14 DAY TRIAL // One of the things plaguing the field of exoplanetary research today is the fact that data collected about planets orbiting other stars are not very clear-cut. That is to say, of the hundreds of bodies thus far discovered, only a handful have been observed directly, and had their properties measured accurately. Generally, looking at an exoplanet is something incredibly difficult to do, and it requires complex mathematics and extrapolations in order to become possible. But now experts are working on a new detection method, which they hope will advance this field to new heights, ScienceNow reports.
The main idea behind the newly-proposed technique is relatively simple. A very high-resolution spectrograph is pointed at a planet's moon, and the light that bounces off the natural satellite is then analyzed. In this manner, by looking at the Moon, researchers were able to infer from observations data alone that Earth's atmosphere contains oxygen, nitrogen and sodium. Experts are convinced that a more evolved form of the approach could be used successfully for deep-space studies, in discovering planets that are very far away.
The method is derived from a phenomenon known as stellar occultation, which appears when an exoplanet moves in front of its parent star, and comes between the celestial fireball and Earth. As this happens, the atmosphere around the exoplanet subtracts some wavelengths from the light of the host star, and adds others, depending on its chemical composition. Since 2001, it was proven that it's possible to detect chemicals in alien atmosphere using this method, but thus far it remained unclear whether the approach could be used for Earth-sized exoplanets as well.
The idea was tested in 2008, during an eclipse. Astrophysicists looked at how filtered sunlight looked like after passing through Earth's atmosphere. Our planet was located between the Sun and the Moon, and so the light bounced off our natural satellite. High-sensitivity spectrographs were trained on the reflection, and researchers were able to find chemical compounds such as ozone, oxygen, nitrogen, and sodium. The 1.93-meter telescope at the French Observatoire de Haute Provence was used for the job. The SOPHIE high-resolution spectrograph was the main tool used to conduct the study.
“The surprise was that we succeeded with extremely sparse observations under relatively bad weather conditions. But seeing how easily oxygen was seen strongly argues in favor of high-spectral-resolution searches [of Earth-like extrasolar planets],” explains astrophysicist Alfred Vidal-Madjar, who is based at the Institut d'Astrophysique de Paris.

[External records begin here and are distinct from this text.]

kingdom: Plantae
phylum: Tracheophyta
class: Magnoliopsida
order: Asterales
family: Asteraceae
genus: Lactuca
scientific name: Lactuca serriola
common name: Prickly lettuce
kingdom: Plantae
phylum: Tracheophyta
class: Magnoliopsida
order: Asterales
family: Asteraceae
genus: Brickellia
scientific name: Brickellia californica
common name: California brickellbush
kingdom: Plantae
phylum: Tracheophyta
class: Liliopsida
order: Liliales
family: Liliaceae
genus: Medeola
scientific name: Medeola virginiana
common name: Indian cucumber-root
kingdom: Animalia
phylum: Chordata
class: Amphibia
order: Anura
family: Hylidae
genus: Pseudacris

Details of the team's work will appear in an upcoming issue of the esteemed scientific journal Astronomy & Astrophysics.”This is an important paper. Many of us have great hopes for the use of this method to make the first honest search for life outside the solar system,” concludes astronomer David Charbonneau, from the Cambridge, Massachusetts-based Harvard-Smithsonian Center for Astrophysics (CfA).